DATA EXTRACT START
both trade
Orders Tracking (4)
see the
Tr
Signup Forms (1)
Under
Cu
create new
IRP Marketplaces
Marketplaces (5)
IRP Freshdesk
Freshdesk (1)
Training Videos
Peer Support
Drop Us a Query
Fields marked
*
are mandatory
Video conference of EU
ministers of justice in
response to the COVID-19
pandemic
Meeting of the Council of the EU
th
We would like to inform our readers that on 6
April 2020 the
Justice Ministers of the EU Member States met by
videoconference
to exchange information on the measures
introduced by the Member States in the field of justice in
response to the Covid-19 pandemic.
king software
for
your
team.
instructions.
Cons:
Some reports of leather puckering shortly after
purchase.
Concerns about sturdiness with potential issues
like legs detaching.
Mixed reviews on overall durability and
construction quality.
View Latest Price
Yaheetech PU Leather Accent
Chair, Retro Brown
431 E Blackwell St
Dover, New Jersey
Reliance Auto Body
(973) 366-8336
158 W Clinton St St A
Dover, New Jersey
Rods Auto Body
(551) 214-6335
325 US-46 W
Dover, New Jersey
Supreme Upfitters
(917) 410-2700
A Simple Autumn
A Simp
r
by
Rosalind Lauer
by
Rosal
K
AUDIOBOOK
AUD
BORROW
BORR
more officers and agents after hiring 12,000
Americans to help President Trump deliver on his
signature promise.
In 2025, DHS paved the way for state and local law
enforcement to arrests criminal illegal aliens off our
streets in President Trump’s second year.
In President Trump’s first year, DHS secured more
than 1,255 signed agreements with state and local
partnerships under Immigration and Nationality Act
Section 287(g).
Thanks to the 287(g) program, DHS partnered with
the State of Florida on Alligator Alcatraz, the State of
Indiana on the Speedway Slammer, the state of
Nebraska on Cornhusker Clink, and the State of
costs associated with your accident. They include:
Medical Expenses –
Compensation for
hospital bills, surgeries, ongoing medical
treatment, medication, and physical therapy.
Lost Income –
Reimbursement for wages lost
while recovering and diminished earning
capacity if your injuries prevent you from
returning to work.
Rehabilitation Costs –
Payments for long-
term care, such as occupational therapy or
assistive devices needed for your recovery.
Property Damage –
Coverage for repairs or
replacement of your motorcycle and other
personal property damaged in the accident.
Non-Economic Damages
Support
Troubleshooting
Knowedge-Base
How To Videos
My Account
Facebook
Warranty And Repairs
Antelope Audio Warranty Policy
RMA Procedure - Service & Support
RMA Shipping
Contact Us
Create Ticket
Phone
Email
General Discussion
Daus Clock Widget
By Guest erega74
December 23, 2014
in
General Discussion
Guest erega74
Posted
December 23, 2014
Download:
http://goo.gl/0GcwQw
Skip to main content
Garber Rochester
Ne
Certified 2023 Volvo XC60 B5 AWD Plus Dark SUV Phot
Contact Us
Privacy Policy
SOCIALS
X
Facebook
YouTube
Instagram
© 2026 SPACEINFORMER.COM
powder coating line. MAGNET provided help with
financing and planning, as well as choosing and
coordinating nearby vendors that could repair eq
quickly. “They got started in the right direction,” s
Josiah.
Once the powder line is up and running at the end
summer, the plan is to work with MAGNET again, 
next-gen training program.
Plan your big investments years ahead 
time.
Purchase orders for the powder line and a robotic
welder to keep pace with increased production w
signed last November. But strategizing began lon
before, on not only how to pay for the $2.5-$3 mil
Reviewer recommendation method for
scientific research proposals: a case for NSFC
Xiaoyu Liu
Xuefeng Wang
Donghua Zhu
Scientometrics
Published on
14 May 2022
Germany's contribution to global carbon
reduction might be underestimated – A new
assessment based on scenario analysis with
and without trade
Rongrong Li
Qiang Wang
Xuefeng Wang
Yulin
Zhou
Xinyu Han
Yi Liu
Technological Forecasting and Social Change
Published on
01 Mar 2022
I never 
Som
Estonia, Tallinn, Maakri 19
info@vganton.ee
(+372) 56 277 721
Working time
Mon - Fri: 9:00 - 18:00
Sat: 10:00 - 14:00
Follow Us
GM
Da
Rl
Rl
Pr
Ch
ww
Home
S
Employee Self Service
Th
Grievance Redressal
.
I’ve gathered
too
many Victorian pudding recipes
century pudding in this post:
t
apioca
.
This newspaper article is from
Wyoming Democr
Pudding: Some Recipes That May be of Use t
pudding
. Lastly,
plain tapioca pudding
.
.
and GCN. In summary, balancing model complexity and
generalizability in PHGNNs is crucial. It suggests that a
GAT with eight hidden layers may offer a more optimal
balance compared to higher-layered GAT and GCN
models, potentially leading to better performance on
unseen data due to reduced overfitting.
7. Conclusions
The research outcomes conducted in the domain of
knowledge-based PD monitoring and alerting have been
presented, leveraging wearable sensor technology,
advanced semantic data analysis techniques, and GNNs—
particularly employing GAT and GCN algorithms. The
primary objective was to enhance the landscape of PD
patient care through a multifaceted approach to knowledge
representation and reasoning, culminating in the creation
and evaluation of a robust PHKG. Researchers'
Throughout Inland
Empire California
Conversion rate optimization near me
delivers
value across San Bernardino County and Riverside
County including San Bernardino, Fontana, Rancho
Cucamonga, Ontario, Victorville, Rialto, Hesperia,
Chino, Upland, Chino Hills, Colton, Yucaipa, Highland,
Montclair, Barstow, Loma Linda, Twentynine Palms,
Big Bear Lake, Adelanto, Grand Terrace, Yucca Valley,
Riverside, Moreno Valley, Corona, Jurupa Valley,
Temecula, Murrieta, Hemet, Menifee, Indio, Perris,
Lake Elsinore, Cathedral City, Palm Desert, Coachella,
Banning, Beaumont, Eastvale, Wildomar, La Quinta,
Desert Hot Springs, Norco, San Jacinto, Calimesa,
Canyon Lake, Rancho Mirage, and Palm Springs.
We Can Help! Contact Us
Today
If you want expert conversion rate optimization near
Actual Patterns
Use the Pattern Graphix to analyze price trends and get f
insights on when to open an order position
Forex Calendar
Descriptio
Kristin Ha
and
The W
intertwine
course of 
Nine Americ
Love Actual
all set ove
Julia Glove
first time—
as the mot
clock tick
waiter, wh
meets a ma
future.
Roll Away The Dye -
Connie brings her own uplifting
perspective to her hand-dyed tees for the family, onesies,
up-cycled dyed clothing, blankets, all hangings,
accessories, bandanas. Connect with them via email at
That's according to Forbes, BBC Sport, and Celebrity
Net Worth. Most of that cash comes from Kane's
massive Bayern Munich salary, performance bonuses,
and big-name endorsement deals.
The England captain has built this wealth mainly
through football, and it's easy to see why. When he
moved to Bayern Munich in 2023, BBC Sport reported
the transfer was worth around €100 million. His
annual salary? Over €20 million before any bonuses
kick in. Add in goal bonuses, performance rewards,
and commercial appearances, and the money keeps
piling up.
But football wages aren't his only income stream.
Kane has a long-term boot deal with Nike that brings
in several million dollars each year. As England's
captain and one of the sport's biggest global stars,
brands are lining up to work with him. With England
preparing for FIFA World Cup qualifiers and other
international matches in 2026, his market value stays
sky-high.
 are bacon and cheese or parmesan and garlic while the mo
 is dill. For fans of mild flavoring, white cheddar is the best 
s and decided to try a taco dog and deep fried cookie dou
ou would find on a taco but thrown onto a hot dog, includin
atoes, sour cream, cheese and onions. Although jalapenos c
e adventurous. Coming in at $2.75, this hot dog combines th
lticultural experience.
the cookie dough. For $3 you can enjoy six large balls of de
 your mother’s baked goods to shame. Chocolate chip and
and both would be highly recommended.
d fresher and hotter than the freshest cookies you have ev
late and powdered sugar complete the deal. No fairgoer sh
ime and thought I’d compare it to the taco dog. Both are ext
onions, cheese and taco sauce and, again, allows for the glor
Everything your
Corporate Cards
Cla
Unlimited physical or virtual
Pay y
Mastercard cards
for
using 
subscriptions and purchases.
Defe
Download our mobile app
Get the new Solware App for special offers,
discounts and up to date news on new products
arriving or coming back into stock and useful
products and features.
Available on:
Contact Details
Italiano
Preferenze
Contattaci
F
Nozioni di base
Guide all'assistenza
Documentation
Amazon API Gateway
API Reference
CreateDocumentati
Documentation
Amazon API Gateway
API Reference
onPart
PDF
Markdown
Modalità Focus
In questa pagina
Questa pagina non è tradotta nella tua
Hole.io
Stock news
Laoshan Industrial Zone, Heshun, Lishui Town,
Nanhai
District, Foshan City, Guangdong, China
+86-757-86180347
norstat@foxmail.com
DATA EXTRACT END
■ WHAT IS BEING ASKED
For each line in the records that contains the word "County", make a copy.

■ RESULT
value across San Bernardino County and Riverside
County including San Bernardino, Fontana, Rancho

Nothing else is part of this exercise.